The Gender Shades project pilots an intersectional approach to inclusive product testing for AI.

Algorithmic Bias Persists

Gender Shades is a preliminary excavation of the inadvertent negligence that will cripple the age of automation and further exacerbate inequality if left to fester. The deeper we dig, the more remnants of bias we will find in our technology. We cannot afford to look away this time, because the stakes are simply too high.  We risk losing the gains made with the civil rights movement and women's movement under the false assumption of machine neutrality. Automated systems are not inherently neutral. They reflect the priorities, preferences, and prejudices—the coded gaze—of those who have the power to mold artificial intelligence.

Gender Shades: leading tech companies' commercial AI systems significantly mis-gender women and darker skinned individuals. Researcher Joy Buolamwini initiated a systematic investigation after testing her TED speaker photo on facial analysis technology from leading companies.

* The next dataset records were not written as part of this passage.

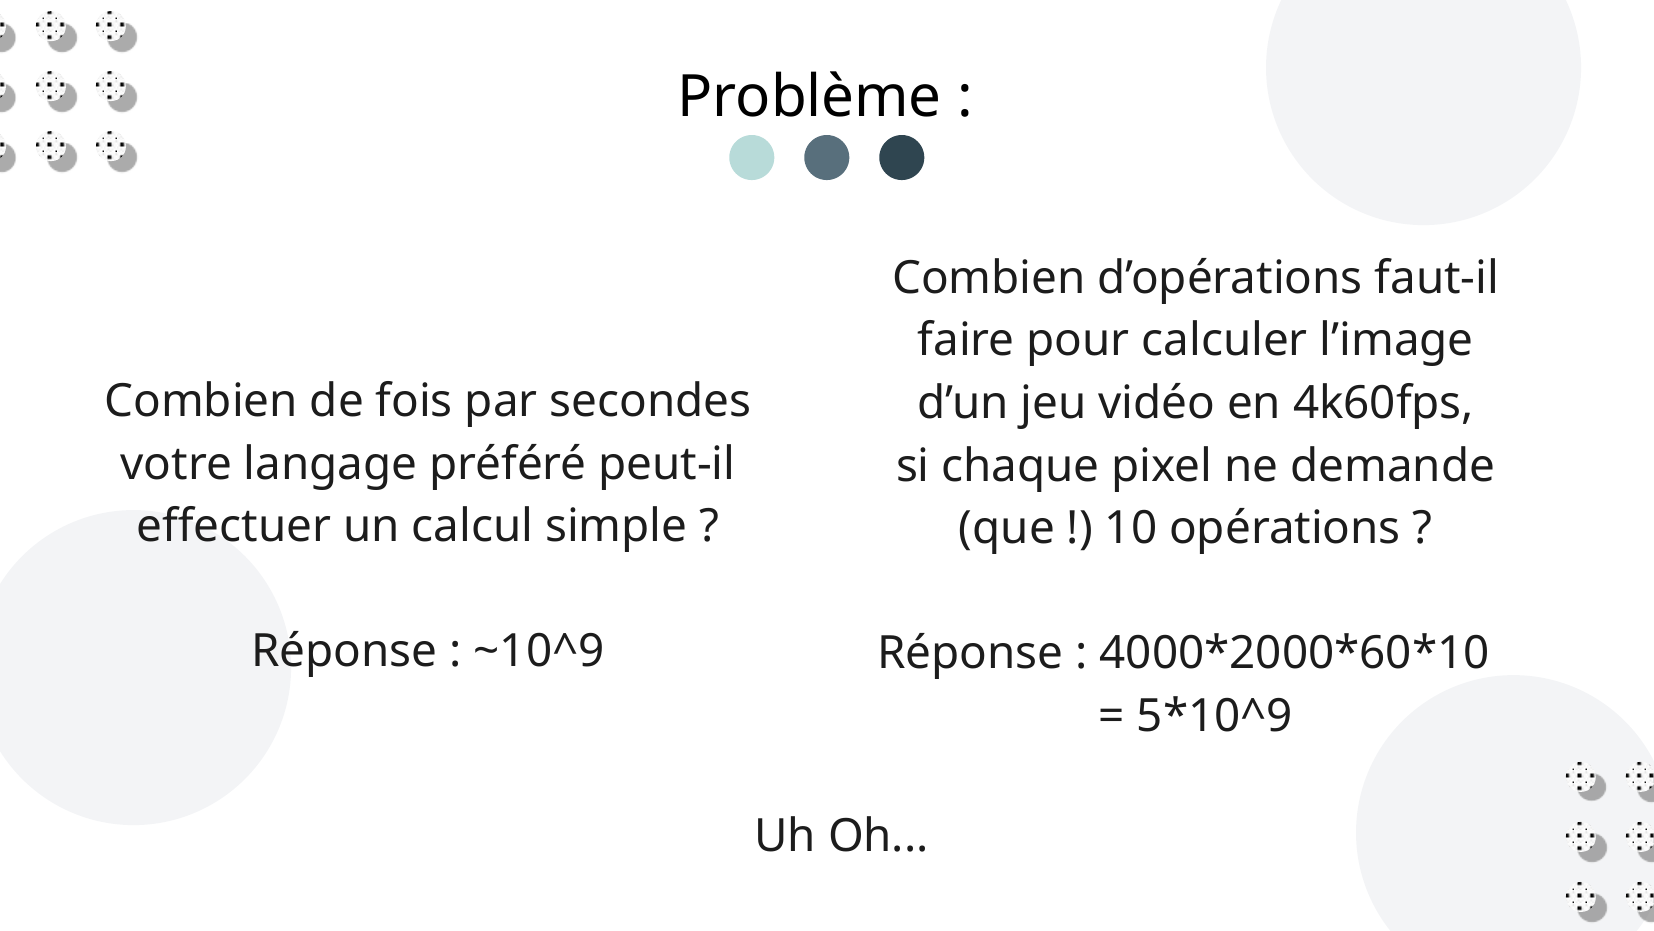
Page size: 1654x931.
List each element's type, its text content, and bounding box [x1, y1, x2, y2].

picture [1625, 761, 1654, 792]
text_box Uh Oh... [501, 794, 1182, 875]
text_box [729, 135, 775, 181]
picture [95, 71, 126, 102]
picture [35, 71, 66, 102]
picture [1625, 881, 1654, 912]
text_box [879, 135, 925, 181]
text_box [804, 135, 850, 181]
picture [35, 131, 67, 162]
picture [0, 74, 6, 99]
picture [1565, 881, 1596, 912]
picture [95, 131, 127, 162]
text_box Problème : [420, 46, 1231, 132]
picture [0, 14, 6, 39]
text_box Combien d’opérations faut-il faire pour calculer l’image d’un jeu vidéo en 4k60fps, si chaque pixel ne demande (que !) 10 opérations ? Réponse : 4000*2000*60*10 = 5*10^9 [856, 236, 1536, 753]
text_box Combien de fois par secondes votre langage préféré peut-il effectuer un calcul simple ? Réponse : ~10^9 [88, 360, 768, 688]
picture [1565, 761, 1596, 792]
picture [0, 134, 7, 159]
picture [1625, 821, 1654, 852]
picture [95, 11, 126, 42]
picture [1565, 821, 1596, 852]
picture [35, 11, 66, 42]
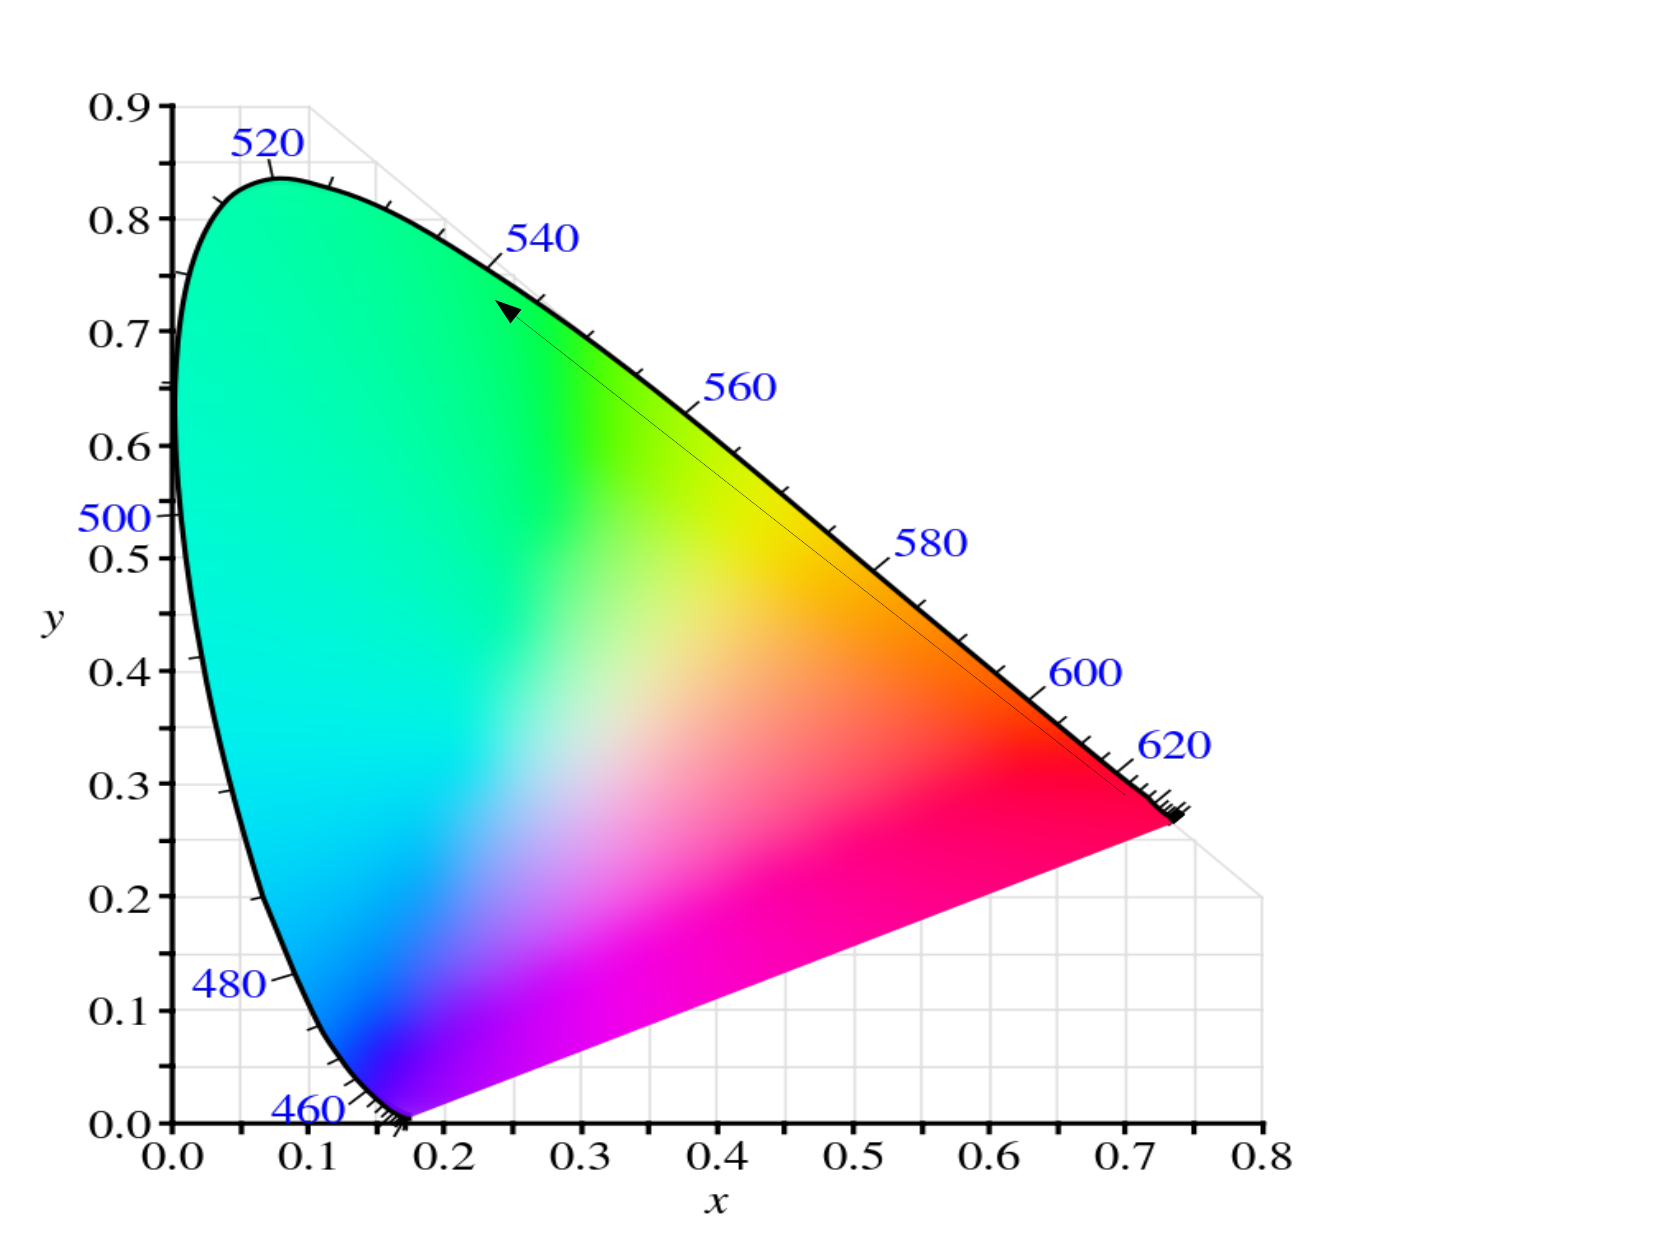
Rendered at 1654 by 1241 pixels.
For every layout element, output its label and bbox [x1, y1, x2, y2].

picture [13, 73, 1330, 1234]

Some companies did not detect her face. Others labeled her face as male. After analyzing results on 1270 uniques faces, the Gender Shades authors uncovered severe gender and skin-type bias in gender classification.

In the worst case, the failure rate on darker female faces is over one in three, for a task with a 50 percent chance of being correct. In the best case,one classifier achieves flawless performance on lighter males: 0 percent error rate.

Pale Male Data: existing measures of success in AI  don't reflect the global majority—we are fooling ourselves. Existing benchmark datasets overrepresent lighter men in particular and lighter individuals in general. Gender and skin type skews in existing datasets led to the creation of a new Pilot Parliaments Benchmark, composed of parliamentarians from the top three African and top three European countries, as ranked by gender parity in their parliaments as of May 2017.

Deploying AI in Ignorance: There is a need for inclusive AI testing and subgroup (demographic, appearance, etc.) accuracy reports. Companies do not disclose how well AI systems perform on different subgroups. Some admit to not checking. Evaluation needs to be intersectional: i.e. instead of examining male vs. female, lighter vs. darker, we also need to look at the intersections—darker females, darker males, lighter females, and lighter males. Phenotypic accuracy (performance on difference types of skin) should also be done where appropriate (computer vision applications).